Now we know: Congressional Republicans’ “investigations” are coordinated with Trump

CNN is now confirming what we’ve all suspected for a while now: House Republican caucus and committee leaders have been in regular communications with the coup-attempting Donald Trump, keeping him personally up to date on the status of committees and investigations launched to help cover up Trump’s crimes.

“Not only are Trump, his aides and close allies regularly apprised of Republicans’ committee work, they also at times exert influence over it,” reports CNN. And those communications have “emerged as a crucial method for Trump to shape Republicans’ priorities in their newly-won House majority.”

It’s long been evident that House Republicans have seen their defenses of Donald Trump’s often criminal-seeming acts as their top priority—and if there’s any priority number two, it’s certainly not evident. House Republican have made efforts to scuttle Trump’s impeachment for the extortion of the Ukrainian government and block investigations of the Trump’s Jan. 6 rally and the resulting attempted insurrection, refused to testify about their own acts leading up to and during the coup attempt, created a new committee devoted to “investigating” those that who have investigated Trump, and demanded that Manhattan District Attorney Alvin Bragg turn over all evidence in his own investigation of Trump’s hush money payments and the possible criminal cover-up of those payments. Republicans have been all-in in their efforts to sabotage any and all investigations of Trump.
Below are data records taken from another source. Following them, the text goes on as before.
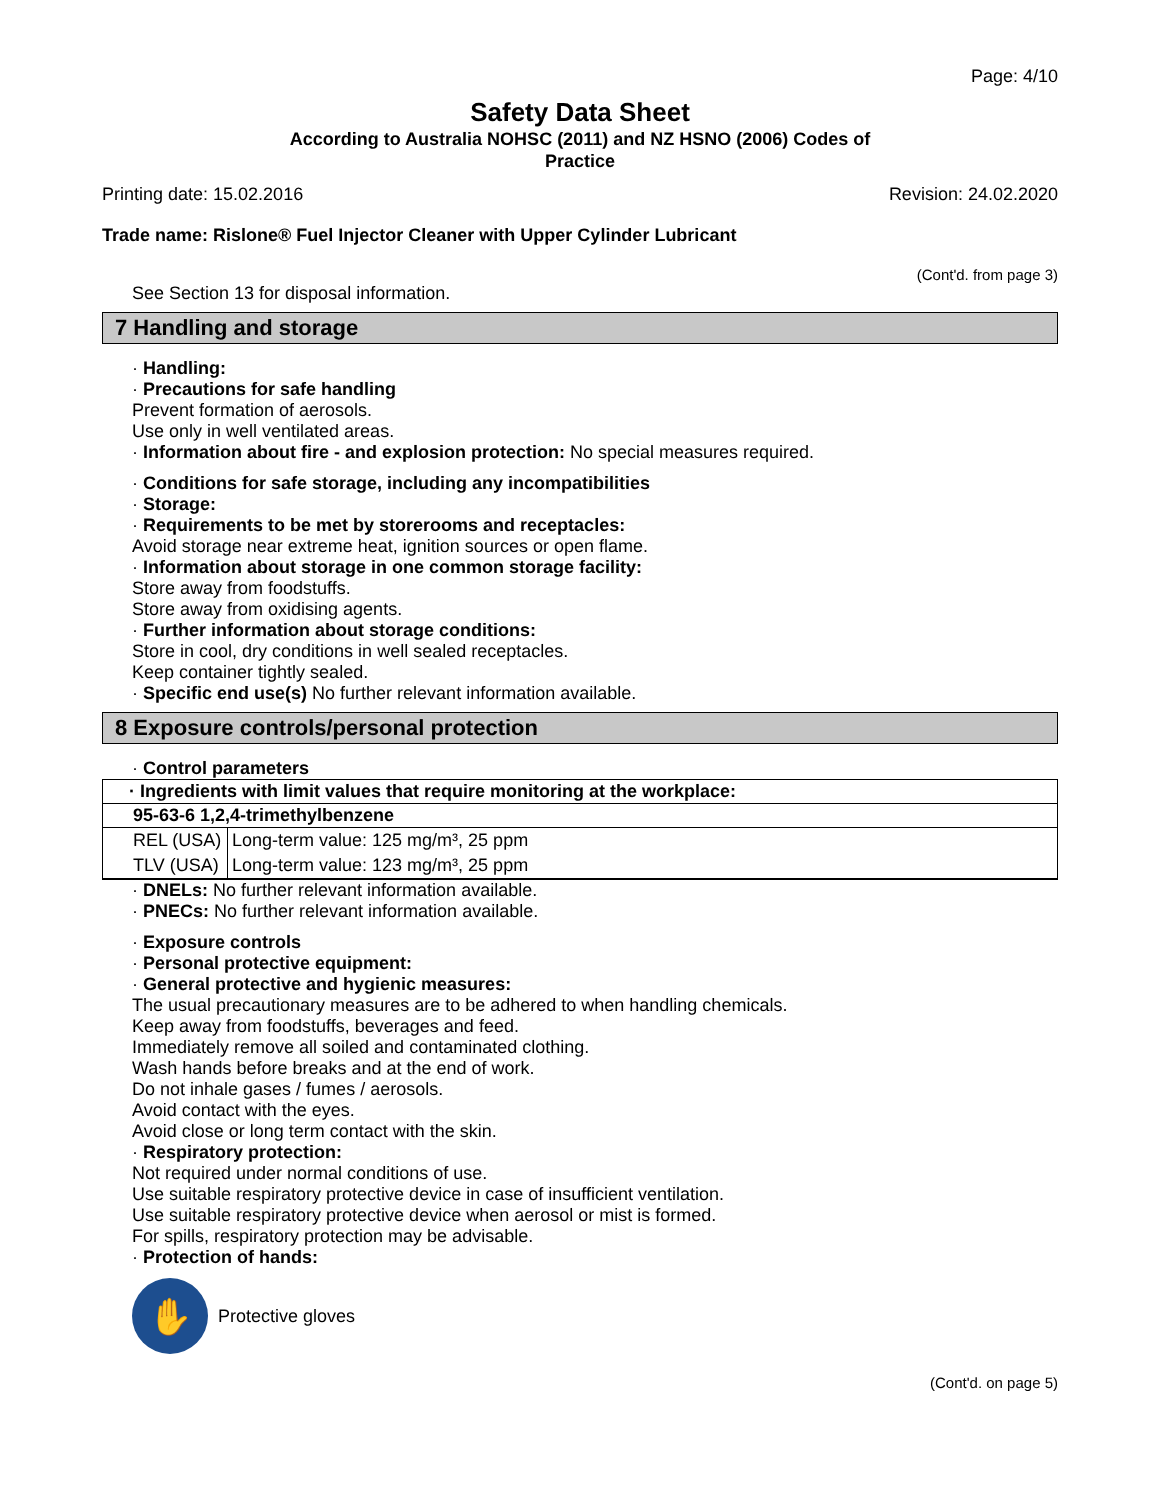Page: 4/10
Safety Data Sheet
According to Australia NOHSC (2011) and NZ HSNO (2006) Codes of
Practice
Printing date: 15.02.2016 Revision: 24.02.2020
Trade name: Rislone® Fuel Injector Cleaner with Upper Cylinder Lubricant
(Cont'd. from page 3)
See Section 13 for disposal information.
7 Handling and storage
· Handling:
· Precautions for safe handling
Prevent formation of aerosols.
Use only in well ventilated areas.
· Information about fire - and explosion protection: No special measures required.
· Conditions for safe storage, including any incompatibilities
· Storage:
· Requirements to be met by storerooms and receptacles:
Avoid storage near extreme heat, ignition sources or open flame.
· Information about storage in one common storage facility:
Store away from foodstuffs.
Store away from oxidising agents.
· Further information about storage conditions:
Store in cool, dry conditions in well sealed receptacles.
Keep container tightly sealed.
· Specific end use(s) No further relevant information available.
8 Exposure controls/personal protection
· Control parameters
| · Ingredients with limit values that require monitoring at the workplace: | |
| --- | --- |
| 95-63-6 1,2,4-trimethylbenzene | |
| REL (USA) | Long-term value: 125 mg/m³, 25 ppm |
| TLV (USA) | Long-term value: 123 mg/m³, 25 ppm |
· DNELs: No further relevant information available.
· PNECs: No further relevant information available.
· Exposure controls
· Personal protective equipment:
· General protective and hygienic measures:
The usual precautionary measures are to be adhered to when handling chemicals.
Keep away from foodstuffs, beverages and feed.
Immediately remove all soiled and contaminated clothing.
Wash hands before breaks and at the end of work.
Do not inhale gases / fumes / aerosols.
Avoid contact with the eyes.
Avoid close or long term contact with the skin.
· Respiratory protection:
Not required under normal conditions of use.
Use suitable respiratory protective device in case of insufficient ventilation.
Use suitable respiratory protective device when aerosol or mist is formed.
For spills, respiratory protection may be advisable.
· Protection of hands:
✋
Protective gloves
(Cont'd. on page 5)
CNN’s report puts a new spin on it, however. It’s not just that House Republicans have volunteered themselves as Trump’s personal saboteurs. They’ve been coordinating with Trump himself, even two years after Trump left office following his attempted coup.

CNN names Rep. Elise Stefanik as Trump’s “key point person” in House leadership, reporting that she and Trump “spoke several times last week alone, where she walked him through the GOP’s plans for an aggressive response to Bragg.” House Judiciary Committee Chair Jim Jordan and Trump also “speak regularly,” and Trump “has been regularly briefed” on what Oversight Committee Chair James Comer is working on.

The news that House Republicans have been in constant communication with Donald Trump as they mounted their new attack on Bragg would seem to be even more evidence that Jordan, Comer, and House Republican leadership are mounting the “investigation” of Bragg’s case specifically so that they can share confidential information about Bragg’s evidence and witnesses with Donald Trump. That’s been a long-running game among Trump’s House defenders. House Republicans invariably respond to investigations of possible crimes by Trump by exposing and then publicly demonizing witnesses and investigators, often by encouraging hoaxes and false claims against their targets.

So, yes. Jordan and other Republicans have been in constant touch with Trump as they formulated their attacks on Bragg. And yes, it does appear that there’s a direct pipeline in place that will feed whatever confidential information about Bragg’s case to Trump’s lawyers and Trump himself. It’s not obstruction of justice if Jordan does it!

What’s still not clear in any of this is just why Jordan and the rest of Republicanism continues to live inside Trump’s boxer shorts. Trump has been out of office for two years. Trump left office as the first American president to attempt a coup rather than give up power. Hundreds of police officers were attacked inside the U.S. Capitol as his insurrectionist mob battled their way towards the joint session of Congress that was held to formalize Trump’s loss. Trump is currently facing state lawsuits and investigations related to rape, bank fraud, campaign finance crimes, and a pressure campaign against Georgia election officials encouraging them to alter vote totals.

At any point, any at all, House Republicans could have cut Trump loose. It would have been easy. Jordan could have hopped up to a podium and said, “I’m sorry, we Republicans can overlook a whole lot of creepy-ass crimes but this dude is too much. We’re out.” Anyone could have said it. Trump only has power over the entire Republican Party if the entire Republican Party gives it to him. If Fox News, the conservative conference circuit, and the aimless wanderers of the Republican House and Senate caucuses declared Trump to be a Secret Liberal or in league with groomers or take-your-pick, history suggests the Republican base would go along with it without much complaint. A new Dear Leader gets chosen, photos of the last one get airbrushed away, done.

But no—for some reason, Republicans are more unified behind this golf-cheating blowhard then they’ve been around any other figure in the party’s modern history. It’s George W. Bush who’s been sent off to paint pictures of dogs. Donald Trump, on the other hand, gets constant updates on what precisely each elected Republican sycophant is doing to benefit him on any given day.

There’s something about the constantly lying, cheating, whining grievance machine that convinces Republicans that Donald Trump, of all people, is the savior the party has been waiting for all along.